On the domestic side, the poll found that Americans are generally in favor of certain political reforms. Sixty-four percent supported expanding vote-by-mail options, 59% supported electing the president through popular vote, 59% supported same-day voter registration, 59% believed the country would be better with more than two competitive political parties and 58% supported automatic voter registration. Ranked-choice voting was supported by slightly less than half of respondents at 44%.
Seventy-one percent of respondents said they were in favor of term limits for Supreme Court justices, although only 47% were in favor of expanding the court from nine to 13 justices. Cluverius said this was a change from the 2020 survey, in which a slight majority favored adding more justices.

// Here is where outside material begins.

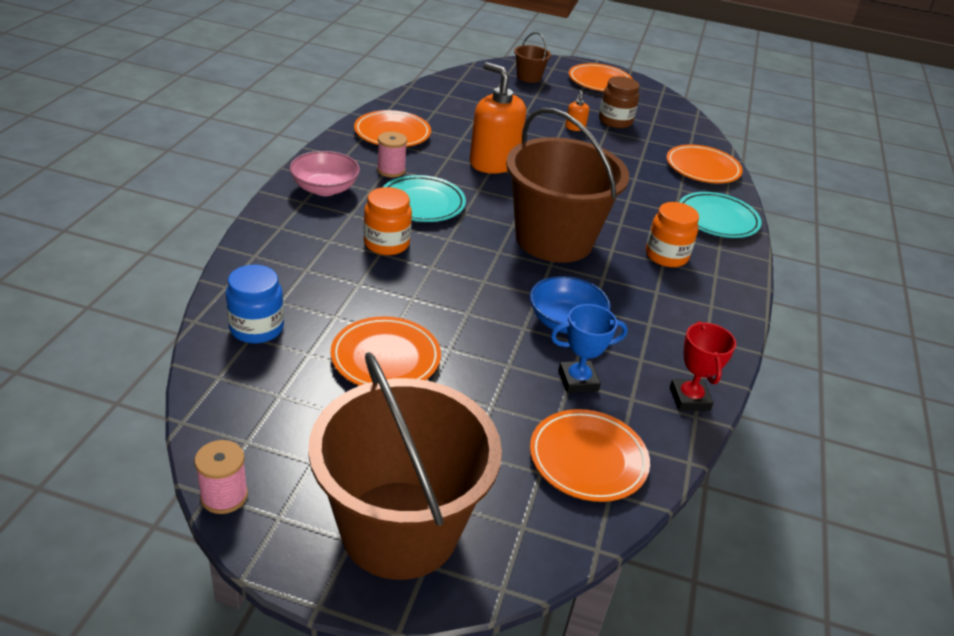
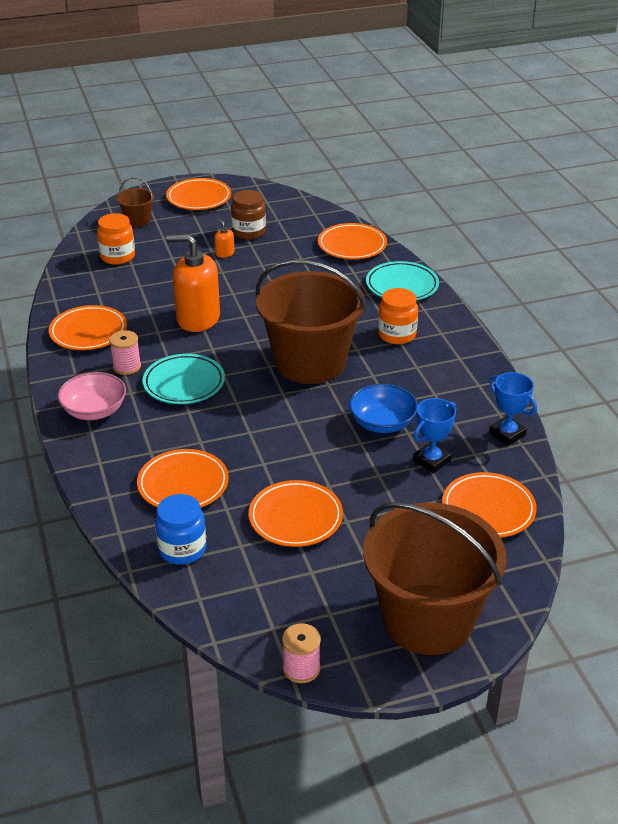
camera: 30 degrees left, 0 degrees up
orange jar [363,187,412,255] -> orange jar moved to [97,213,135,265]
red trophy [670,321,736,411] -> blue trophy [489,372,537,446]
none -> orange plate [137,449,229,508]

“At that point, most Democrats believed that Joe Biden would win the election, but most Republicans believed that Donald Trump would win the election. So implementation of a court packing plan would have favored whoever the next president would be,” he said. “Now, we really see a lot fewer Americans supporting that expansion, especially on the Republican side.”
Cluverius said one of the most intriguing implications based on the poll results was that Democrats may hold onto their Congressional majority during this fall’s midterm elections.
Of all the politicians included in the survey, none received a net positive rating: on the Democratic side, Biden received negative seven points, Vice President Kamala Harris negative 15, Speaker of the House Nancy Pelosi negative 23 points and Senate Majority Leader Chuck Schumer negative 16 points.
For the Republicans, Senate Minority Leader Mitch McConnell received negative 47 points, House Minority Leader Kevin McCarthy negative 15 points, former President Donald Trump negative 16 points and Florida Gov. Ron DeSantis negative three points.
In addition, poll respondents were split 50-50 on whether they viewed the government’s handling of the COVID-19 pandemic favorably, although this was a slightly more positive view than reflected in the 2020 poll results.
“If you had asked me as a political scientist, are the Democrats going to hold onto their majority in the House, I would say almost certainly not. But if the results of this poll hold, the answer is a more uncertain maybe,” Cluverius said. “Americans are frustrated with the lack of momentum in the Biden policy agenda, but they’re also worried about a return to a Donald Trump-like Republican party and there isn’t a clearly identified Republican party leader that American voters generally feel good about.”